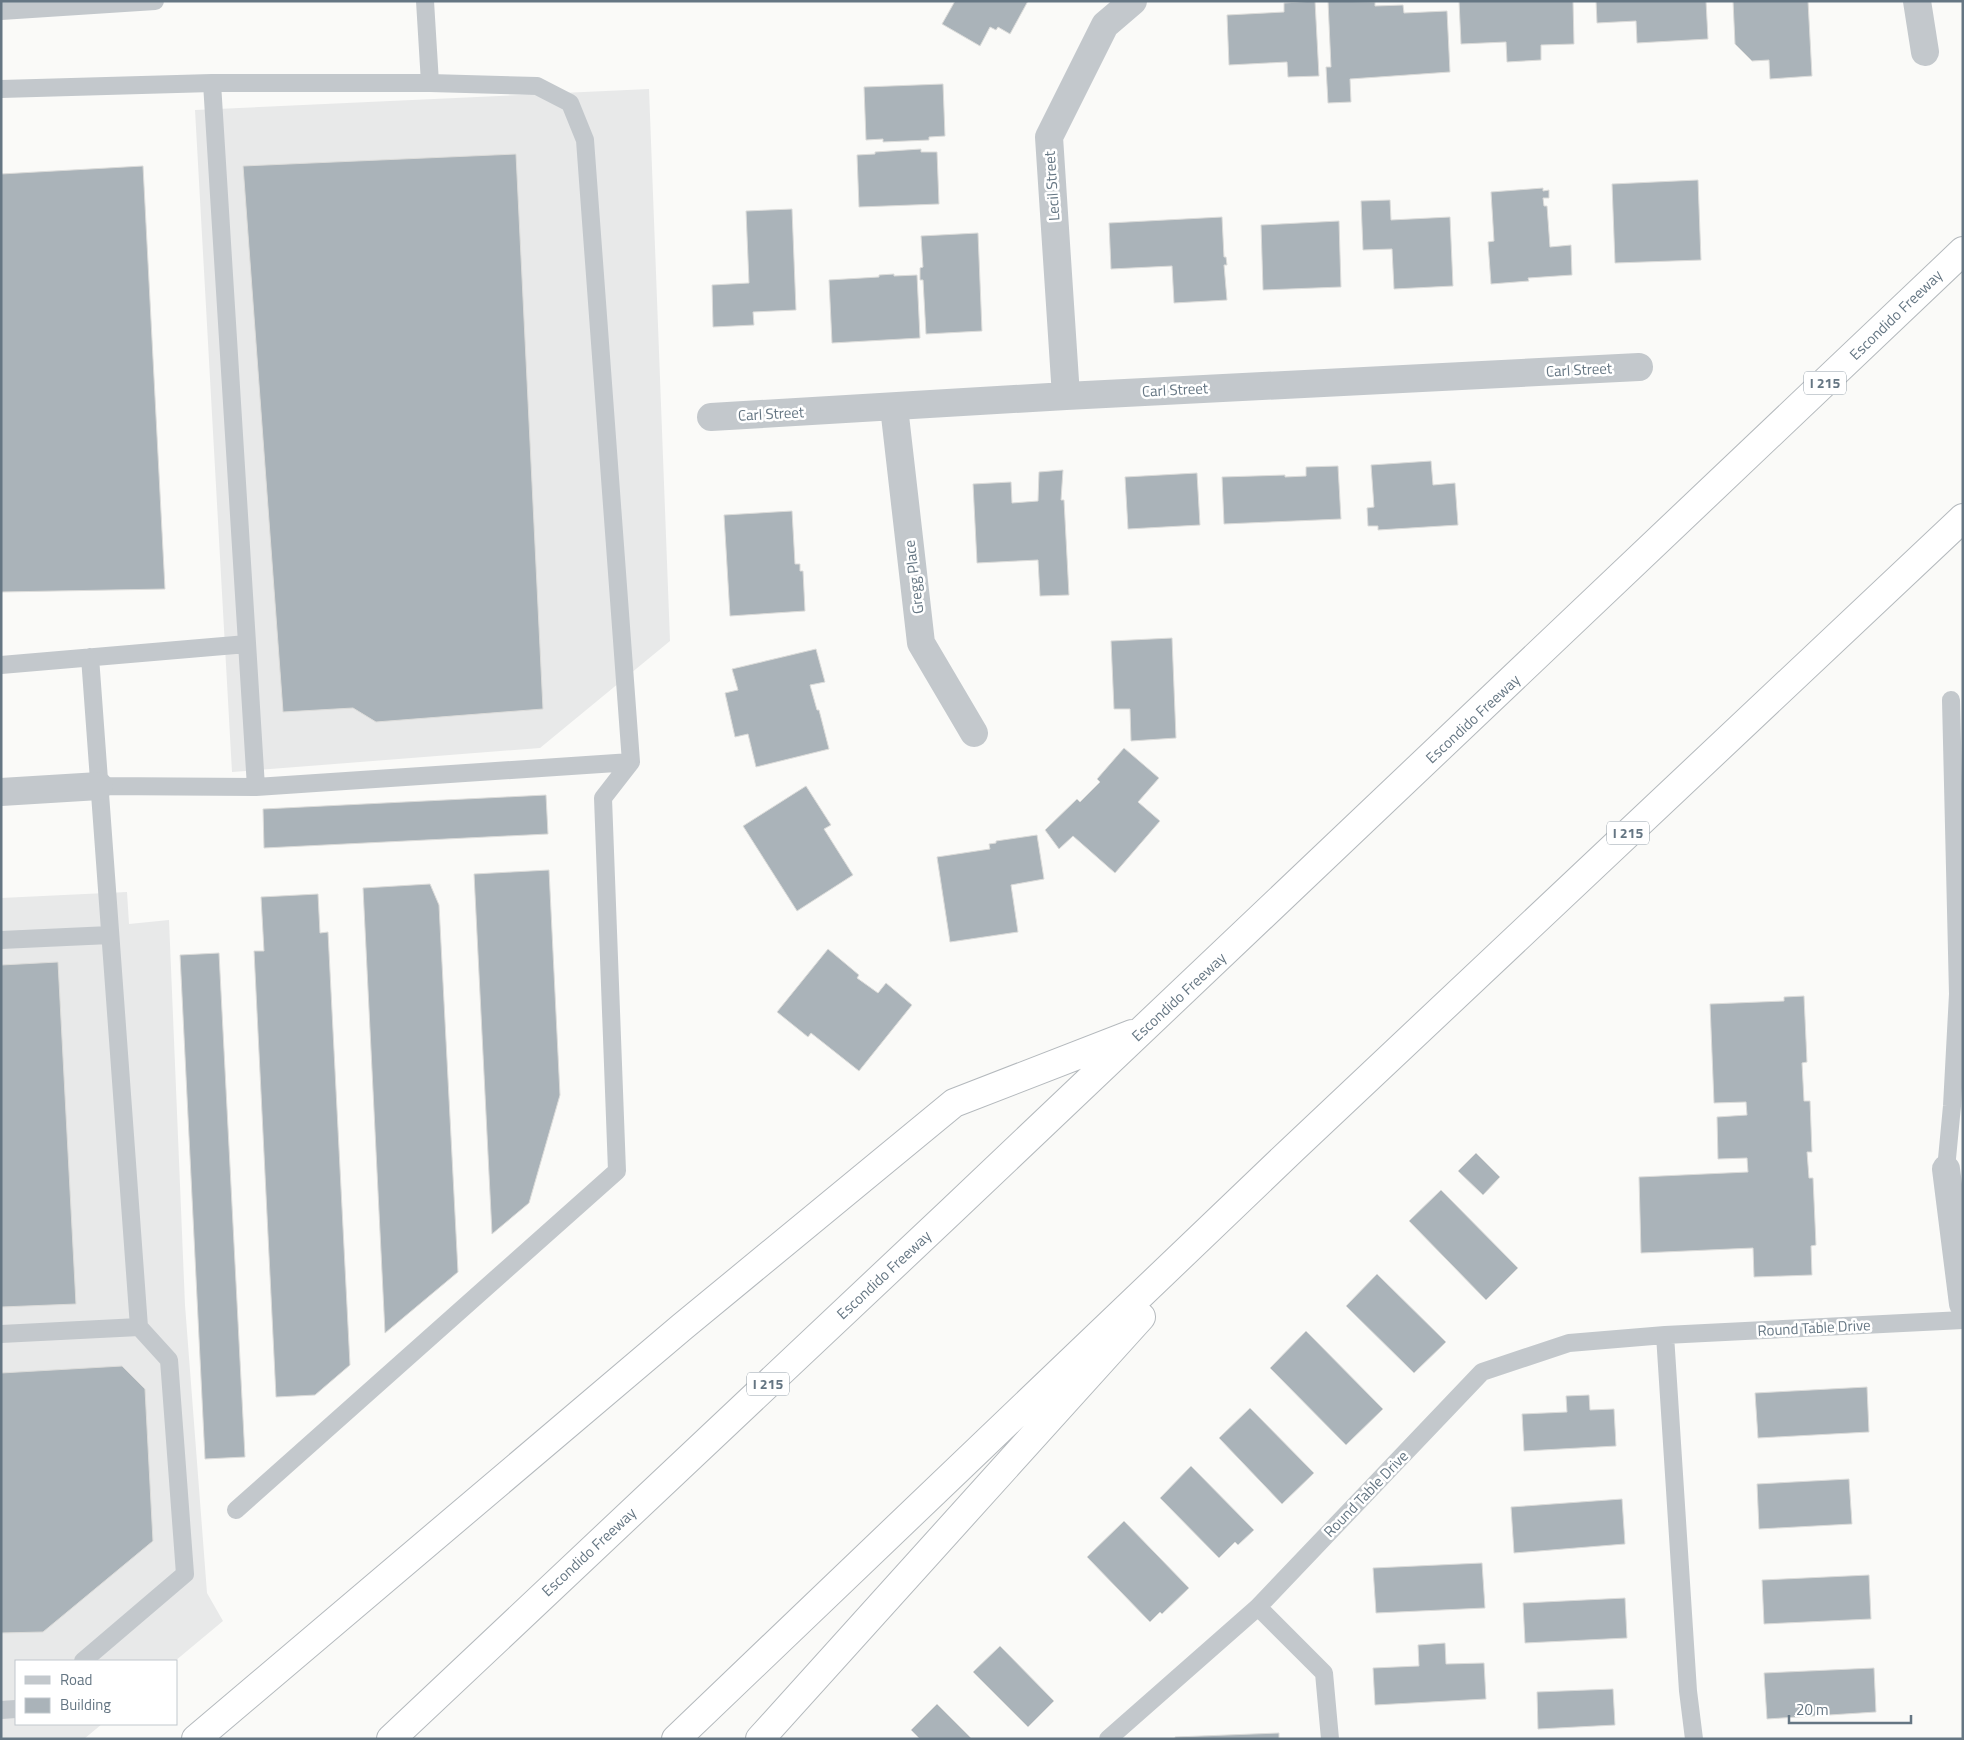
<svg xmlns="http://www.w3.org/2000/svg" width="1964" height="1740" font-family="'Titillium Web',sans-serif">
	<rect width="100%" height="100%" fill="#fafaf8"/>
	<path fill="#e8e9e9" d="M 649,89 L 670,641 L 540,748 L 232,772 L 195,110 Z
		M 127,892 L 129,924 L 169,920 L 185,1305 L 207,1593 L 223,1621 L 175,1661 L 16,1661 L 16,1724 L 102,1724 L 84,1739 L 1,1739 L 1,898 Z"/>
	<path fill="#aab3b9" stroke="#dcdcda" d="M 955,1 L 1028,1 L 1010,34 L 998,27 L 996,30 L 990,27 L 980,46 L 942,24 Z
		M 1315,1 L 1319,76 L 1288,77 L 1287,62 L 1229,65 L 1227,15 L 1284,12 L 1284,3 Z
		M 1328,1 L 1375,2 L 1375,6 L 1403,5 L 1404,13 L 1447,11 L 1450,72 L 1350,79 L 1351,102 L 1328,103 L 1326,67 L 1331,67 Z
		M 1459,1 L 1573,1 L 1574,44 L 1541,45 L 1541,60 L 1507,62 L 1506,42 L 1461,44 Z
		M 1596,1 L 1706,1 L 1708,39 L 1637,43 L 1636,21 L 1597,23 Z
		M 1733,1 L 1808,1 L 1812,76 L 1770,79 L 1769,60 L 1752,61 L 1735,44 Z
		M 943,84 L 945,136 L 929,137 L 929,140 L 883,142 L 883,139 L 866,140 L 864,87 Z
		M 921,149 L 921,152 L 937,152 L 939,204 L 859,207 L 857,155 L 875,154 L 875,152 Z
		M 516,154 L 543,709 L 376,722 L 353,708 L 283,712 L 243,166 Z
		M 143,166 L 165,589 L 1,592 L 1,174 Z
		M 1698,180 L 1701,260 L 1615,263 L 1612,184 Z
		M 1543,188 L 1543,191 L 1549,190 L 1549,198 L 1543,198 L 1544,206 L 1547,206 L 1550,247 L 1571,245 L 1572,275 L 1528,278 L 1529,281 L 1491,284 L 1488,242 L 1494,241 L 1491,192 Z
		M 1390,200 L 1391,220 L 1450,217 L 1453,286 L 1394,289 L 1392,249 L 1363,250 L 1361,201 Z
		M 792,209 L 796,310 L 753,312 L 754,325 L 713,327 L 712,285 L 749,283 L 746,211 Z
		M 1222,217 L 1224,257 L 1226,257 L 1227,265 L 1224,265 L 1227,300 L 1174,303 L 1172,266 L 1111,269 L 1109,223 Z
		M 1339,221 L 1341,287 L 1263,290 L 1261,225 Z
		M 978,233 L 982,331 L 926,334 L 923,280 L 920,280 L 920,268 L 923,267 L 921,236 Z
		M 894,274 L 894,276 L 917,275 L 920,338 L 832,343 L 829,280 L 879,277 L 879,275 Z
		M 1431,461 L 1433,485 L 1455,483 L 1458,525 L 1378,530 L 1378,526 L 1368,526 L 1367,508 L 1374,507 L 1371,465 Z
		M 1338,466 L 1341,519 L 1224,524 L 1222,477 L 1285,475 L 1285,477 L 1306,476 L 1306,467 Z
		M 1063,470 L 1061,500 L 1064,500 L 1069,595 L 1040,596 L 1038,560 L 977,563 L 973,484 L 1011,482 L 1012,503 L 1038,501 L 1039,472 Z
		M 1197,473 L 1200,525 L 1128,529 L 1125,477 Z
		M 792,511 L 795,564 L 800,564 L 800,571 L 803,571 L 805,611 L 730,616 L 724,515 Z
		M 1172,638 L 1176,738 L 1131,741 L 1130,709 L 1114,709 L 1111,641 Z
		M 816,649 L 825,682 L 810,685 L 817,710 L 819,710 L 829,749 L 756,767 L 748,734 L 735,737 L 725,693 L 738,690 L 732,669 Z
		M 1124,748 L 1159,778 L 1138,802 L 1160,821 L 1115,873 L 1073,836 L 1059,849 L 1045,830 L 1077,799 L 1080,802 L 1100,782 L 1097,779 Z
		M 806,786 L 831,825 L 824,829 L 853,875 L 797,911 L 743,826 Z
		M 546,795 L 548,834 L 264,848 L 263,809 Z
		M 1037,835 L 1044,879 L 1011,885 L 1018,932 L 950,942 L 937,857 L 990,849 L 989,844 L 996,843 L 996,841 Z
		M 549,870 L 560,1095 L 529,1203 L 492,1234 L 474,874 Z
		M 430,884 L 439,905 L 458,1272 L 385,1333 L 363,888 Z
		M 318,894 L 320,933 L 328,932 L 350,1365 L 315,1395 L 276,1397 L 254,951 L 264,951 L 261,897 Z
		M 828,949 L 859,975 L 857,978 L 878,993 L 886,983 L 912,1005 L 859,1071 L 811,1033 L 808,1037 L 777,1012 Z
		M 219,953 L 245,1457 L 205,1459 L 180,955 Z
		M 58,962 L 76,1304 L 1,1307 L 1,965 Z
		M 1804,996 L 1807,1062 L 1802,1063 L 1804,1101 L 1810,1101 L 1812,1152 L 1807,1152 L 1809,1178 L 1813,1178 L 1816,1245 L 1811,1246 L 1812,1275 L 1754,1277 L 1753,1248 L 1641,1253 L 1639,1177 L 1748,1172 L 1747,1158 L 1718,1159 L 1717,1117 L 1747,1115 L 1746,1102 L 1714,1103 L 1710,1004 L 1784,1001 L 1784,997 Z
		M 1476,1153 L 1500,1177 L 1483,1195 L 1458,1171 Z
		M 1441,1190 L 1518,1268 L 1486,1300 L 1409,1221 Z
		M 1377,1274 L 1446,1342 L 1414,1373 L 1346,1306 Z
		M 1306,1331 L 1383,1409 L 1346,1445 L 1270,1368 Z
		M 122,1366 L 145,1389 L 153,1541 L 43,1632 L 1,1633 L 1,1373 Z
		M 1867,1387 L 1869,1432 L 1758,1438 L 1755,1393 Z
		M 1589,1395 L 1590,1410 L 1614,1409 L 1616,1446 L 1524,1451 L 1522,1414 L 1567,1412 L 1566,1396 Z
		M 1250,1408 L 1314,1473 L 1282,1504 L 1219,1438 Z
		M 1191,1466 L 1254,1530 L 1238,1545 L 1235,1542 L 1219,1558 L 1160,1498 Z
		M 1849,1479 L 1852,1524 L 1759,1529 L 1757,1484 Z
		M 1622,1499 L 1625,1544 L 1514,1553 L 1511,1507 Z
		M 1124,1521 L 1189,1588 L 1162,1614 L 1160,1612 L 1150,1622 L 1087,1557 Z
		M 1482,1563 L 1485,1608 L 1376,1613 L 1373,1568 Z
		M 1869,1575 L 1871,1619 L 1764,1624 L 1762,1580 Z
		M 1625,1598 L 1627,1638 L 1525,1643 L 1523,1603 Z
		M 1445,1643 L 1446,1664 L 1484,1663 L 1486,1699 L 1375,1705 L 1373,1668 L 1419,1666 L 1418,1645 Z
		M 1000,1646 L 1054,1701 L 1028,1727 L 973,1672 Z
		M 1874,1668 L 1876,1712 L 1767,1719 L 1764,1673 Z
		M 1613,1689 L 1615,1725 L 1538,1729 L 1537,1692 Z
		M 937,1704 L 972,1739 L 920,1739 L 911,1730 Z
		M 1279,1733 L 1279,1739 L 1175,1739 L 1175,1737 Z"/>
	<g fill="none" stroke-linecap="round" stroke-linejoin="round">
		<g stroke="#b4b9bd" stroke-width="30">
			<path id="motorway" d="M 196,1739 L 682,1327 L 954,1103 L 1132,1034
				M 391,1739 C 916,1244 1442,751 1963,251
				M 676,1739 L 1293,1149 L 1963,518
				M 760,1739 L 1141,1317"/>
		</g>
		<path stroke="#c3c8cc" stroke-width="18" d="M 1,11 L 155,1
			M 212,83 L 430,83
			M 1,89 L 212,83 L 256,787
			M 1,665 L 247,644
			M 99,786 L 256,787 L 631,762 L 585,140 L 570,103 L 537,86 L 430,83 L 425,1
			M 1,940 L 110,935
			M 1946,1169 L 1952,1106 L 1958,994 L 1951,700
			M 1,1334 L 139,1327
			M 1665,1335 L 1688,1691 L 1694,1739
			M 236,1510 L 617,1171 L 603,798 L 631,762
			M 1258,1607 L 1324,1673 L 1330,1739
			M 83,1661 L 185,1574 L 169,1360 L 139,1327 L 90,657
			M 1,1710 L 16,1709
			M 1108,1739 L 1258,1607 L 1482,1372 L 1569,1343 L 1665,1335 L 1963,1320"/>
		<path stroke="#c3c8cc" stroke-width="28" d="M 1917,1 L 1925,52
			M 1066,396 L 1049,137 L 1105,25 L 1133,1
			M 894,407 L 921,643 L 974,733
			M 711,417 L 1066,396 L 1639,367
			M 1,792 L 99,786
			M 1946,1169 L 1963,1304"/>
		<use href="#motorway" stroke="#fff" stroke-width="28"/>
	</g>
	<g text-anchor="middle" stroke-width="5" stroke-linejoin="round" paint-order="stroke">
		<g fill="#fff" stroke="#939fa8" stroke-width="1">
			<rect x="1804" y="371.5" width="42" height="23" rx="4"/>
			<rect x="1607" y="821.5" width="42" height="23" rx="4"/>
			<rect x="747" y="1372.5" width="42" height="23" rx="4"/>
		</g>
		<g font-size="14" font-weight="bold" fill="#657683">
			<text x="1825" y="388">I 215</text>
			<text x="1628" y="838">I 215</text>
			<text x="768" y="1389">I 215</text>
		</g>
		<g font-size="15" fill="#657683" stroke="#fff">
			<text transform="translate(1052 186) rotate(-94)" y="5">Lecil Street</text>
			<text transform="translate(1896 315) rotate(-44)" y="5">Escondido Freeway</text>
			<text transform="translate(1579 370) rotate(-3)" y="5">Carl Street</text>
			<text transform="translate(1175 390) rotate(-3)" y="5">Carl Street</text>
			<text transform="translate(771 414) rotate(-3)" y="5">Carl Street</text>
			<text transform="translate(914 577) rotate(-97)" y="5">Gregg Place</text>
			<text transform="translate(1473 719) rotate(-43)" y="5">Escondido Freeway</text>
			<text transform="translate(1179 997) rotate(-43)" y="5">Escondido Freeway</text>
			<text transform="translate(884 1275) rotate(-43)" y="5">Escondido Freeway</text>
			<text transform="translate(1814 1328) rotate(-3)" y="5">Round Table Drive</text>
			<text transform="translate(1366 1494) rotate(-46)" y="5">Round Table Drive</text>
			<text transform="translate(589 1552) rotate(-43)" y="5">Escondido Freeway</text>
		</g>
	</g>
	<rect width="1964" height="1740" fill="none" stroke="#657683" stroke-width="5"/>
	<rect x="15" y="1660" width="162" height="65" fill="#ffffff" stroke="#c1c8cd"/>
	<rect x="25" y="1676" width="25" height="8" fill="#c3c8cc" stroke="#c1c8cd"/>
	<text x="60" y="1685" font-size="15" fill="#657683">Road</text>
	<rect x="25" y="1698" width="25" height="15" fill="#aab3b9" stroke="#c1c8cd"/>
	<text x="60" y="1710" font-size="15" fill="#657683">Building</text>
	<path d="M1789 1715v8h122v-8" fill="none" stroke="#657683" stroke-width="2.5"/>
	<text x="1796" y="1715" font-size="15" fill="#657683" stroke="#ffffff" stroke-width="4" paint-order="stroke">20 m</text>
</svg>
====
### Exercise directions
Go through the entries. Report every line that contains the word "linejoin".

### Task result
	<g fill="none" stroke-linecap="round" stroke-linejoin="round">
	<g text-anchor="middle" stroke-width="5" stroke-linejoin="round" paint-order="stroke">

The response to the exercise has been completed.